Exercise addiction is arguably unique among the spectrum of both behavioural and chemical addictions in that it has a prerequisite, which is the physical condition to perform high energy-demanding work and the motivation, or self-drive, to achieve a (delayed) reward by investing substantial time and physical effort, often to the point of masochism (Rendi, Szabo, & Szabó, 2007). Individuals at-risk for exercise addiction usually live healthy lives in which exercise has an important role mainly for its physical and psychological effects which have therapeutic benefits, such as stress relief (Szabo, Griffiths, & Demetrovics, 2013). Based on interactional model proposed by Egorov and Szabo (2013), upon experiencing an increased or a suddenly emerging life-stress, these exercise-accustomed people will increase their doses of exercise to compensate for it. It would be easy to turn to illicit drugs, nicotine, or alcohol (and some may), but in preserving a positive social image and hiding the struggle with stress, using a healthy behaviour like exercise is the most viable and socially acceptable source of escape (Egorov & Szabo, 2013). Consequently, while co-occurring addictions do exist (Di Nicola et al., 2015, Konkolÿ Thege et al., 2016, Sussman et al., 2014), it appears that exercise addiction is unlikely to generally co-occur with substance addictions, which can be substantiated on theoretical grounds as well in addition to the results of the present study.

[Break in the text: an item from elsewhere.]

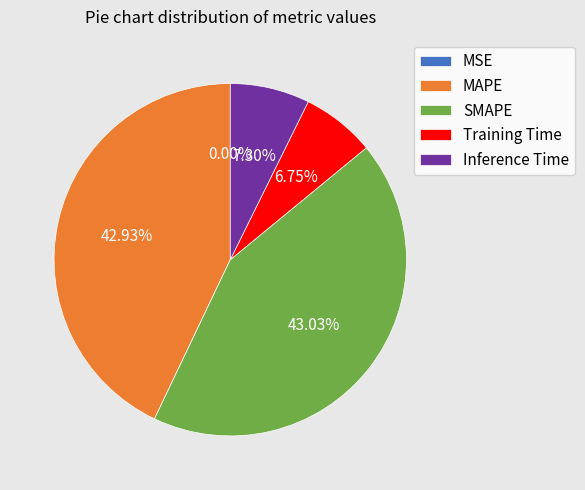

True or false: Inference Time accounts for 7% of the total.

True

There are some limitations in this study that should be kept in perspective while interpreting its findings. These include the lack of objective exercise measures, the reliance on a self-selected sample, the lack of inclusion of cigars and pipes in the test for nicotine addiction, and the reliance on a single measure for determining the risk for exercise addiction. Furthermore, it should be also noted that while no differences were found in either gender and type of sport in the risk for exercise addiction, females and individual exercisers outnumbered males and team exercisers in the present study, and those classified as symptomatic also outnumbered the asymptomatic and the at risk groups, but this finding was expected, since very few people score on the lower and the higher end of the adopted scale. Future research should address these potentially confounding variables in their research design and use, if possible, a priori random grouping.

Conclusions

The present study demonstrated that the level of risk for exercise addiction is not associated with an increased use in illicit drugs, nicotine or alcohol. Those at higher risk for exercise addiction include a lower prevalence rate of smokers than those who are symptomatic or asymptomatic. Therefore, in support of past research, heavy involvement in exercise may be antagonistic to smoking behaviour. The severity, or the level of problematic behaviour, associated with illicit drug use, nicotine use, and alcohol use does not differentiate individuals at-risk for exercise addiction from those who are not at-risk. In the present study, by assessing both the frequency (prevalence) and severity (problematic use) of substance use in exercisers grouped into three levels of risk for exercise addiction, there was no evidence for the co-occurrence of substance addiction tendencies among those at risk of exercise addiction.